═══ 給定文本 ═══
本研究改良現有靜動壓混合軸承，即在傳統液靜壓軸承之油腔中放置多孔材料瓦片，使軸承同時具有靜壓及動壓的性能特性以適應主軸在不同轉速下的工作情形。
本研究將基於前人所製造之多孔瓦片軸承，改善瓦片脫落與瓦片於軸承接合處的漏油情形，同時各周邊零件將會以接近真實實驗的環境進行性能量測，並發想一可拆裝瓦片的新型軸承架構，以因應未來替換不同材料瓦片的需求。
設計階段使用CAE軟體協助設計相關零件並評估軸承性能，製造完成後將於量測平台上進行實驗加以驗證並以理論計算結果比較差異。

A new type of hydrostatic-dynamic bearing is introduced in this study. By putting pads made of sintered porous material in the chambers, the new bearing remain the same performance of a traditional hydrostatic bearing at start-up and low speeds but benefits from hydrodynamic effects at high rotating speeds.
═══ 記錄資料 ═══
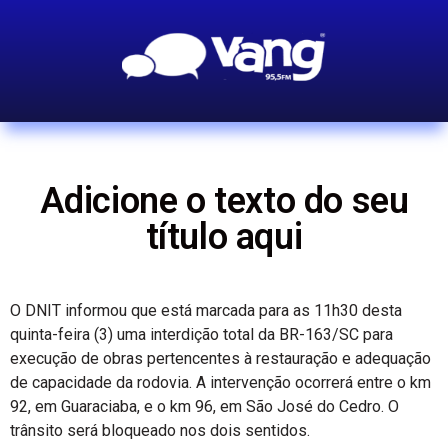
Adicione o texto do seu
título aqui
O DNIT informou que está marcada para as 11h30 desta
quinta-feira (3) uma interdição total da BR-163/SC para
execução de obras pertencentes à restauração e adequação
de capacidade da rodovia. A intervenção ocorrerá entre o km
92, em Guaraciaba, e o km 96, em São José do Cedro. O
trânsito será bloqueado nos dois sentidos.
═══
### 書面任務 1
請從「本研究改良現有靜動壓混合軸承」開始，到「high rotating speeds.」結束，逐字重複給定文本中的這一段。
### 書面任務 2
請逐字重現所有條目中的各行文字，答案中不要包含圖片。
給定文本與各條目是互不相干的兩份材料。

### 任務解答 1
本研究改良現有靜動壓混合軸承，即在傳統液靜壓軸承之油腔中放置多孔材料瓦片，使軸承同時具有靜壓及動壓的性能特性以適應主軸在不同轉速下的工作情形。
本研究將基於前人所製造之多孔瓦片軸承，改善瓦片脫落與瓦片於軸承接合處的漏油情形，同時各周邊零件將會以接近真實實驗的環境進行性能量測，並發想一可拆裝瓦片的新型軸承架構，以因應未來替換不同材料瓦片的需求。
設計階段使用CAE軟體協助設計相關零件並評估軸承性能，製造完成後將於量測平台上進行實驗加以驗證並以理論計算結果比較差異。

A new type of hydrostatic-dynamic bearing is introduced in this study. By putting pads made of sintered porous material in the chambers, the new bearing remain the same performance of a traditional hydrostatic bearing at start-up and low speeds but benefits from hydrodynamic effects at high rotating speeds.

### 任務解答 2
Adicione o texto do seu
título aqui
O DNIT informou que está marcada para as 11h30 desta
quinta-feira (3) uma interdição total da BR-163/SC para
execução de obras pertencentes à restauração e adequação
de capacidade da rodovia. A intervenção ocorrerá entre o km
92, em Guaraciaba, e o km 96, em São José do Cedro. O
trânsito será bloqueado nos dois sentidos.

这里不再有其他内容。